Nationally acclaimed author and poet Ada Limón will visit Ithaca College to speak to and meet individually with students as the first author for this year’s Distinguished Visiting Writer Workshop.
The Distinguished Visiting Writer Workshop is a one-credit course at the college that allows students to attend readings by three distinguished authors: one poet, one nonfiction writer, which will be Kiese Laymon and one fiction writer, which will be Dana Spiotta. Students also get the opportunity to study under and conference individually with one writer in the area of their choosing. For example, students interested in poetry will submit poem samples and conference with Limón. Each author also teaches two 90-minute classes throughout the semester that all students attend regardless of their concentration.
Limón is the author of four books of poetry, including “Bright Dead Things,” which was a finalist for the 2015 National Book Award in Poetry, a finalist for the 2015 National Book Critics Circle Award and one of the Top Ten Poetry Books of the Year, according to The New York Times. Her work explores issues of identity, relationships and language from both personal and worldly perspectives.
“What’s important to me is that poetry is seen as a wide-ranging form of communication, as well as an accessible art form,” Limón said.
Limón said she has been writing since she was young, though it was not until her junior year of college that she began to take poetry seriously.
“It was something I couldn’t deny,” she said. “I loved it so much. I wanted to do it all the time.”
This will not be her first time working with students. Limón currently teaches at New York University and Columbia University’s graduate School of the Arts, and additionally teaches an online course for the Queens University of Charlotte. She said she hopes through her reading, students will be able to have a better understanding of poetry as a whole.
“Too many people see poetry as a puzzle that needs to be solved or a math equation where there is only one answer,” she said. “For me, poetry is a lot simpler than that — it’s the letters we write to the universe.”
Her book “Bright Dead Things” is arranged into four untitled sections that focus on different themes. The book begins with a section revolving around the challenge of moving from New York City to the quiet and rural state of Kentucky. The second section is about the death of Limón’s stepmother, followed by the third, which is about falling in love. The last section is about how to be more at ease in the world.
“‘Bright Dead Things’ is a book that I wrote while I was asking myself what was the most important thing for me to write, what was scary, what was I compelled to say,” she said. “The poems here aren’t poems for poems’ sake.
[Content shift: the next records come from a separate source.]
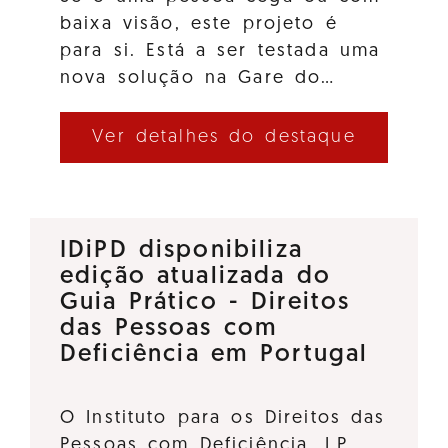
baixa visão, este projeto é
para si. Está a ser testada uma
nova solução na Gare do…
Ver detalhes do destaque
IDiPD disponibiliza
edição atualizada do
Guia Prático - Direitos
das Pessoas com
Deficiência em Portugal
O Instituto para os Direitos das
Pessoas com Deficiência, I.P.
They are poems that I needed and hopefully that other people needed, too.”
The current director of the DVW series is associate professor Eleanor Henderson, who said she chose Limón due to the recent success of “Bright Dead Things.”
“We look for folks who have experience and sort of these model careers as writers,” Henderson said.
Henderson said she hopes students will walk away with a broader sense of what a writer is and can be, and receive concrete advice from the conferences on how to improve their own work.
“I think many students find the conferences nerve-wracking,” Henderson said. “They usually emerge feeling a little bit humbled, but also very grateful to have had that experience.”
Senior Grace Rychwalski, a writing major, has taken the workshop once before with the non-fiction concentration and will be taking it again this year to concentrate on poetry with Limón.
Rychwalski said what she found helpful last year was talking to someone who knows what’s current and knows what will and won’t get published, especially since they already have experience working as a professional author. She said she’s looking forward to meeting Limón out of a desire to improve her own poetry.
“It’s really affirming to have a successful person in the field look at something you created,” she said. “Even if she decides she can’t stand my style, even if she just says ‘I read your work,’ it’s a really cool feeling to know a successful person read your work and it made them think.”
Limón said what she’s looking forward to the most about the students is their enthusiasm. She said that while it’s easy to get burnt out, students are always enthusiastic about the possibility for change and for the future.
“I think as we get older, we tend to see the world as immovable and fixed and going in a downward trajectory,” Limon said. “But when you meet with students, you get that reminder that there’s a lot of hope and possibility out there.”